Placebo effect is commonly observed in symptom management randomized clinical trials. However, there are currently no established predictive biomarkers of placebo response. We examined the patterns of association between placebo response and baseline plasma cytokine levels for 10 symptoms in patients with cancer.

Methods

This is an exploratory analysis of the double-blind, randomized ABCD trial, which compared high-dose dexamethasone to placebo for dyspnea treatment in patients with cancer (clinicaltrials.gov; NCT03367156). The primary outcome was change in dyspnea intensity.

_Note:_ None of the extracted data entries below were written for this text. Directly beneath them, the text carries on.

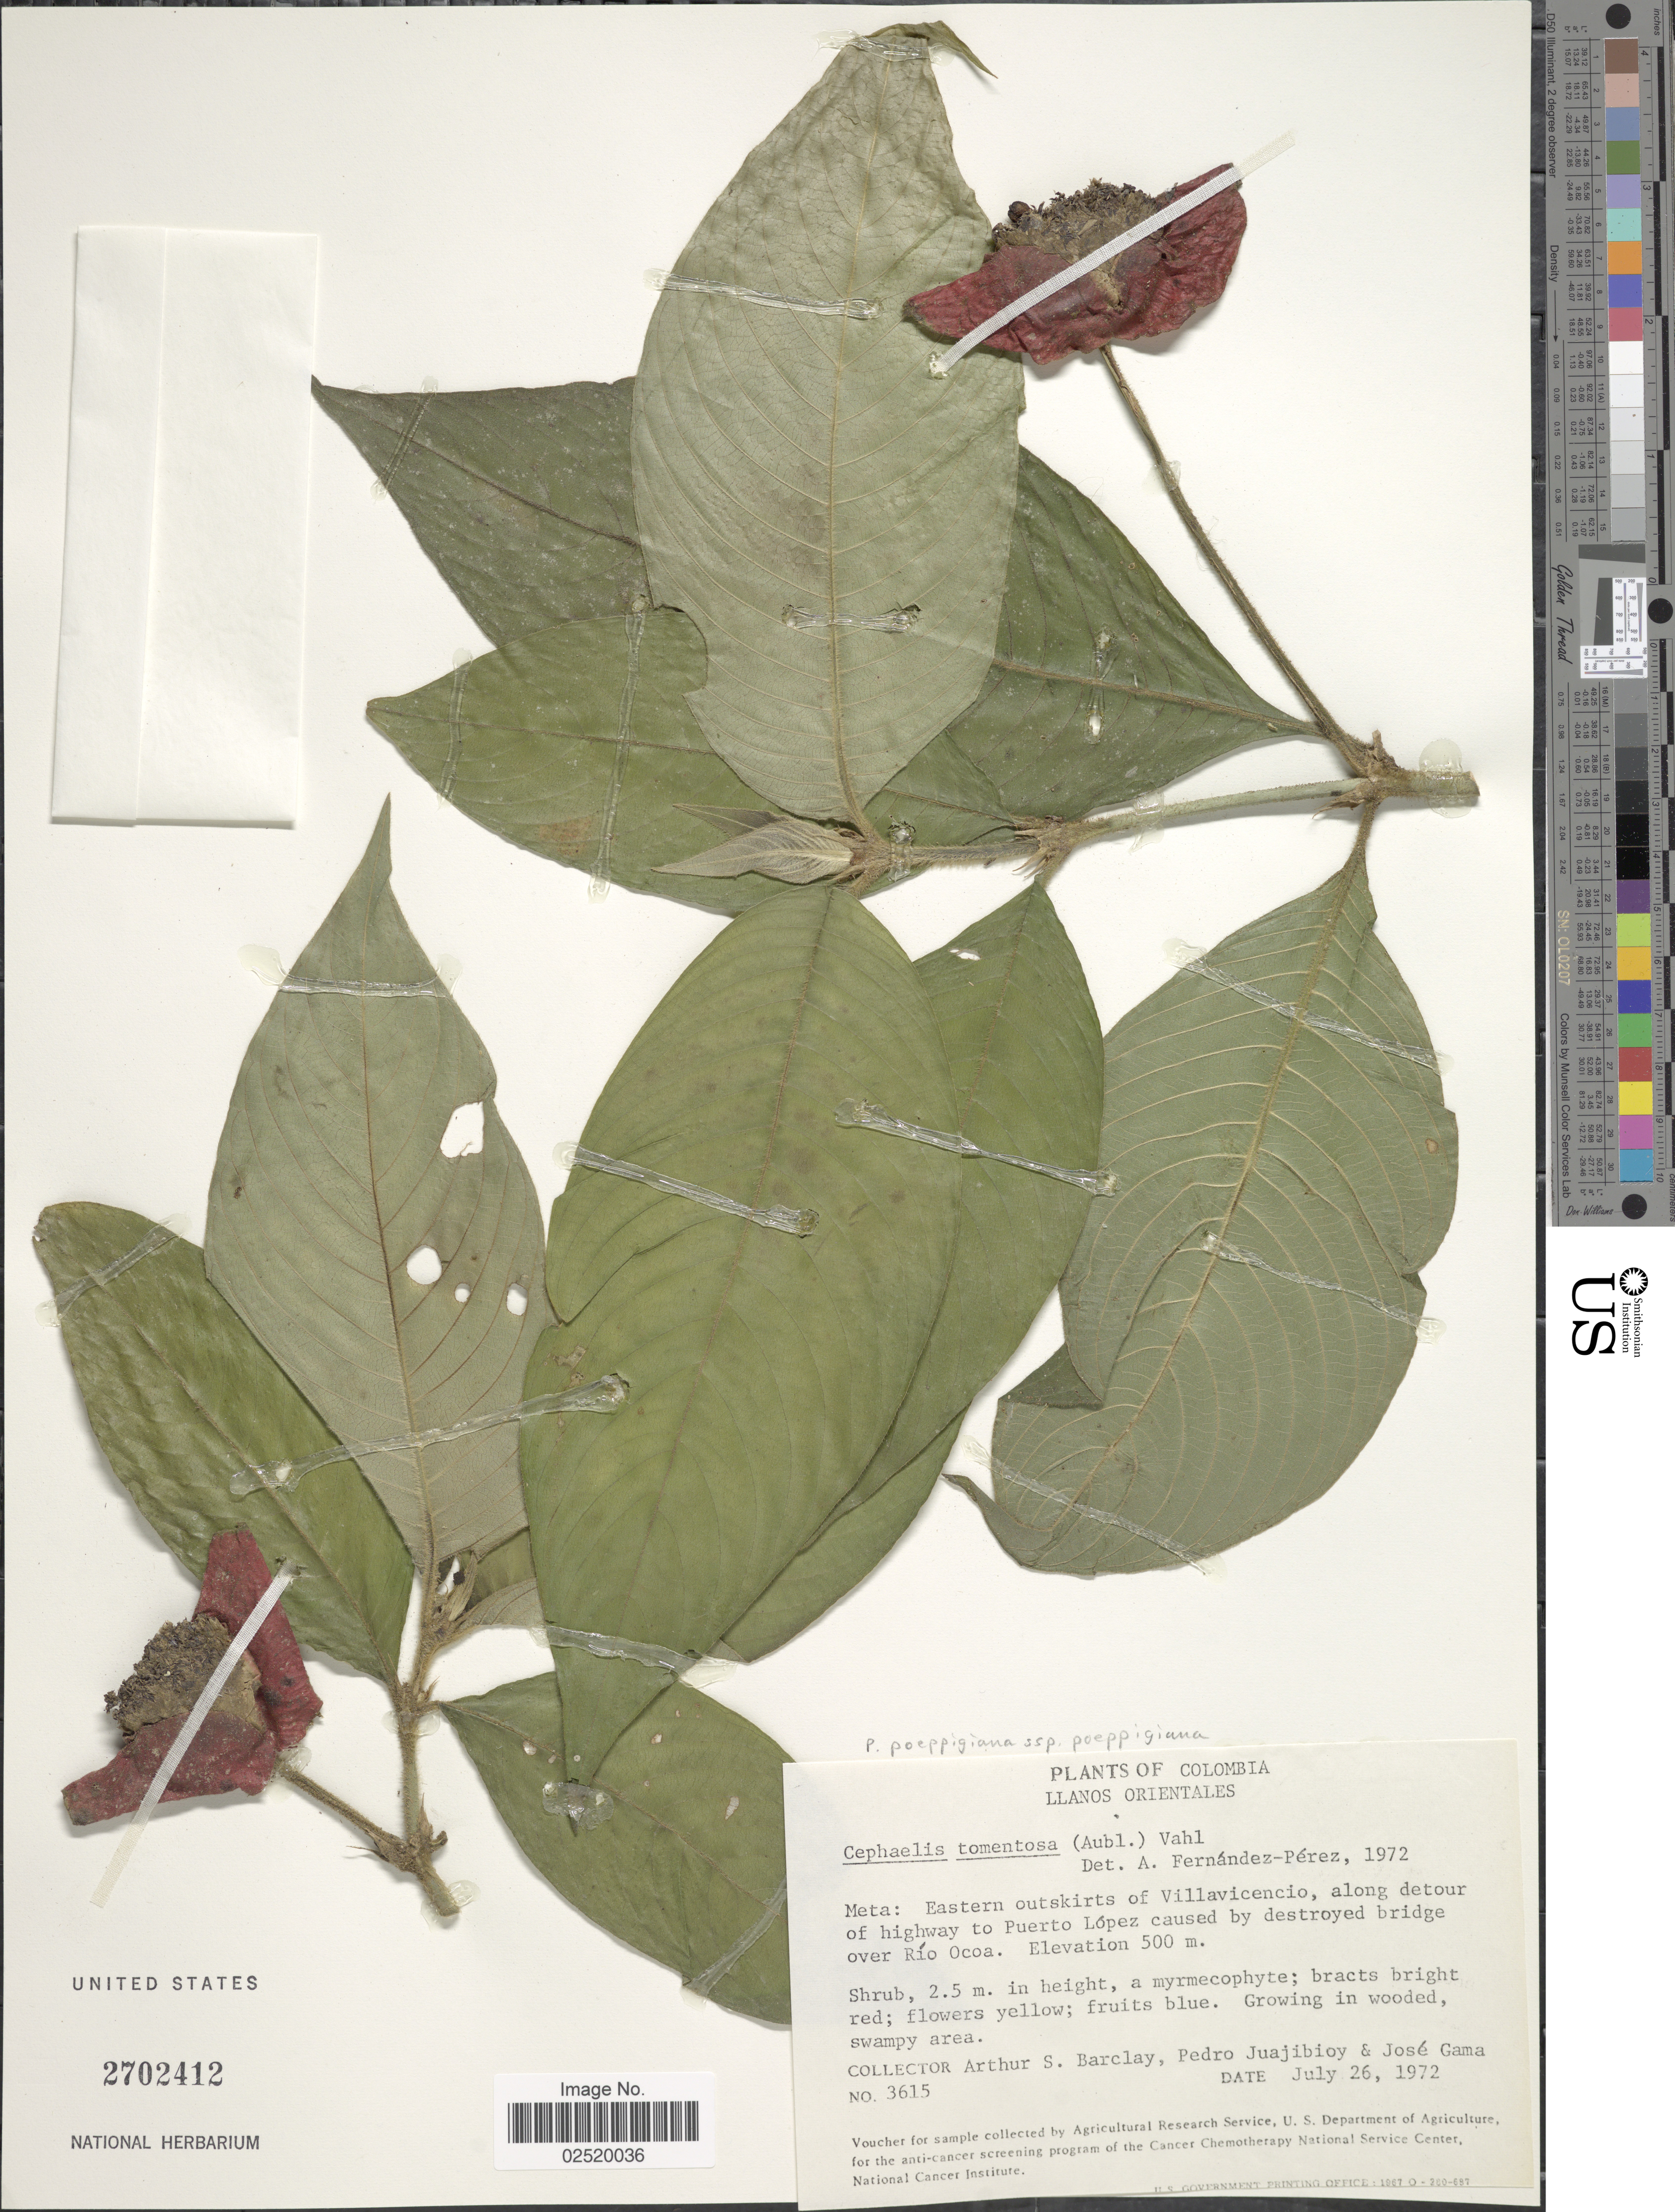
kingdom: Plantae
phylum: Tracheophyta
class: Magnoliopsida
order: Gentianales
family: Rubiaceae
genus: Psychotria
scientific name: Psychotria poeppigiana subsp. poeppigiana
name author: Müll. Arg.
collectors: A. S. Barclay, P. Juajibioy & J. Gama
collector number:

Four plasma cytokines (TNF, IL-6, IL-8, and IL-10) and 10 Edmonton Symptom Assessment System symptoms were measured at baseline, day 7, and day 14. Generalized additive models and exploratory analyses were used to examine the patterns of association between baseline cytokine levels and symptom responses on day 7 and day 14 in placebo and dexamethasone groups.

Results

This analysis included data from 45 patients. In the placebo group, we observed a significant negative association (p < 0.05) between ≥ 1 of the measured cytokines’ baseline levels across multiple symptoms on day 7 (5/10 symptoms) and day 14 (3/10 symptoms), including appetite, drowsiness, nausea, and pain. Exploratory analysis revealed a negative association in the placebo group in 33/40 cytokine-symptom response combinations for day 7 (p < 0.001) and 29/40 combinations for day 14 (p = 0.006).

Conclusion

Our preliminary findings suggest patients with high baseline cytokine levels may be less likely to report placebo response for multiple symptoms. Upon further confirmation, these findings may have implications for future clinical trial design.

Structured abstract

In this exploratory analysis, we observed that patients with cancer were less likely to report placebo response for multiple symptoms if they had higher levels of baseline cytokines. These preliminary findings have important potential implications for placebo-controlled clinical trials, including patient selection, design of interventional controls, and trial interpretation. Additionally, they invite further research on possible mechanistic links between inflammation and placebo effect.